[Supplied information]

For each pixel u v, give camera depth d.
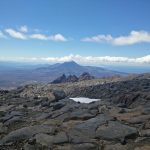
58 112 28.06
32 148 17.69
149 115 23.39
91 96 62.09
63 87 82.94
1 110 33.97
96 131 19.73
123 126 20.17
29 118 27.61
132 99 36.78
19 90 68.44
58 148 17.45
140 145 17.62
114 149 17.00
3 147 18.56
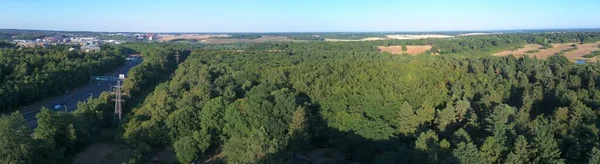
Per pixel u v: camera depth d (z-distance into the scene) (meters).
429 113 95.12
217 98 110.56
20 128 80.62
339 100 112.38
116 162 94.31
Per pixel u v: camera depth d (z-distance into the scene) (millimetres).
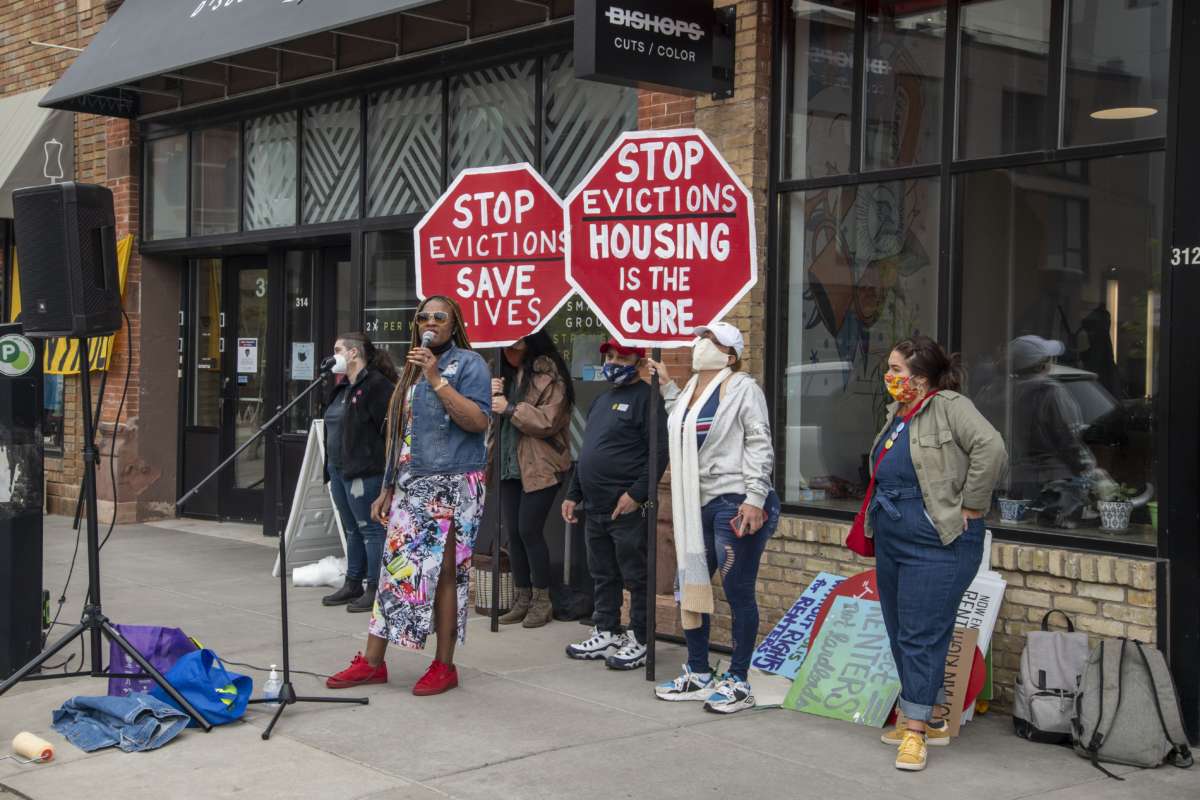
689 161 6242
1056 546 5855
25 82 13227
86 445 5812
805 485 7078
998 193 6250
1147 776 5039
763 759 5230
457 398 5977
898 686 5746
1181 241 5430
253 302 11727
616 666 6672
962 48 6410
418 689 6145
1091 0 5906
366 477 8000
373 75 9688
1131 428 5746
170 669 5734
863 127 6812
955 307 6395
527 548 7625
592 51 6352
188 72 11000
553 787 4871
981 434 5012
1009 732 5641
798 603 6586
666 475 7445
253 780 4926
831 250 6953
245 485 11875
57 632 7469
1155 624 5434
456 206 7492
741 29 7098
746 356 7094
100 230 5910
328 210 10328
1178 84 5461
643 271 6363
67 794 4762
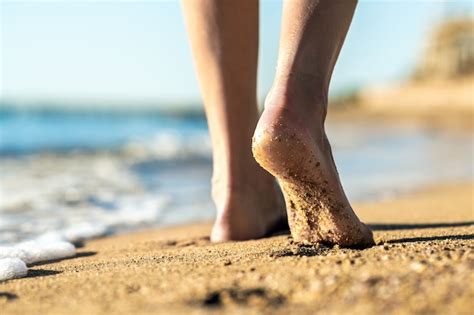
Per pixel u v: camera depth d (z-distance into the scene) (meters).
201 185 2.22
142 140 4.75
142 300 0.62
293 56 0.80
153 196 1.90
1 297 0.67
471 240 0.87
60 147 3.91
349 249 0.83
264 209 1.05
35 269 0.84
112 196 1.85
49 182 2.13
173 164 3.07
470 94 17.39
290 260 0.73
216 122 1.03
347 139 5.43
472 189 1.98
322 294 0.60
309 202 0.82
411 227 1.11
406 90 20.97
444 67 21.78
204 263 0.76
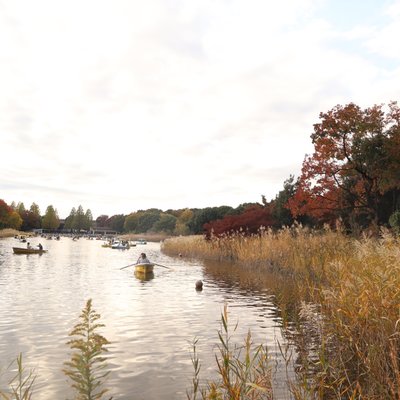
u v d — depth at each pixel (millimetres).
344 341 8172
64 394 7020
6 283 21531
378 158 28031
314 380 6836
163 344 10109
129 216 197250
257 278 23750
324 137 30375
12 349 9641
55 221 195375
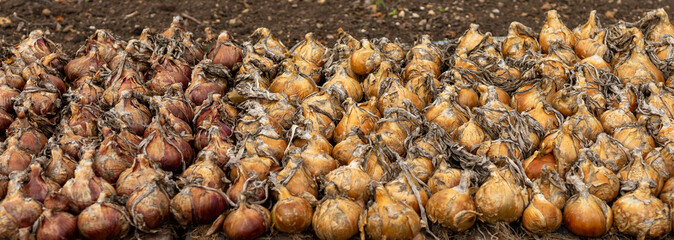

[/Supplied information]

*Required action*
Repeat the listing above exactly, with no pictures.

*Written answer*
For each pixel u v, give camera depth d.
58 112 28.06
32 148 17.69
149 115 23.39
91 96 62.09
63 87 82.94
1 110 33.97
96 131 19.73
123 126 20.17
29 118 27.61
132 99 36.78
19 90 68.44
58 148 17.45
140 145 17.62
114 149 17.00
3 147 18.56
Per pixel u v: camera depth d (z-distance into the scene) (meters).
429 113 95.12
217 98 110.56
20 128 80.62
339 100 112.38
116 162 94.31
Per pixel u v: camera depth d (z-distance into the scene) (millimetres).
689 161 6242
1056 546 5855
25 82 13227
86 445 5812
805 485 7078
998 193 6250
1147 776 5039
763 759 5230
457 398 5977
898 686 5746
1181 241 5430
253 302 11727
616 666 6672
962 48 6410
418 689 6145
1091 0 5906
366 477 8000
373 75 9688
1131 428 5746
170 669 5734
863 127 6812
955 307 6395
527 548 7625
592 51 6352
188 72 11000
553 787 4871
981 434 5012
1009 732 5641
798 603 6586
666 475 7445
253 780 4926
831 250 6953
245 485 11875
57 632 7469
1155 624 5434
456 206 7492
741 29 7098
746 356 7094
100 230 5910
328 210 10328
1178 84 5461
643 271 6363
67 794 4762
Per pixel u v: camera depth d (z-distance into the scene) (meters).
201 185 2.22
142 140 4.75
142 300 0.62
293 56 0.80
153 196 1.90
1 297 0.67
471 240 0.87
60 147 3.91
349 249 0.83
264 209 1.05
35 269 0.84
112 196 1.85
49 182 2.13
173 164 3.07
470 94 17.39
290 260 0.73
216 122 1.03
347 139 5.43
472 189 1.98
322 294 0.60
309 202 0.82
411 227 1.11
406 90 20.97
444 67 21.78
204 263 0.76
u v d — depth at each pixel (millimetres).
344 341 8172
64 394 7020
6 283 21531
378 158 28031
314 380 6836
163 344 10109
129 216 197250
257 278 23750
324 137 30375
12 349 9641
55 221 195375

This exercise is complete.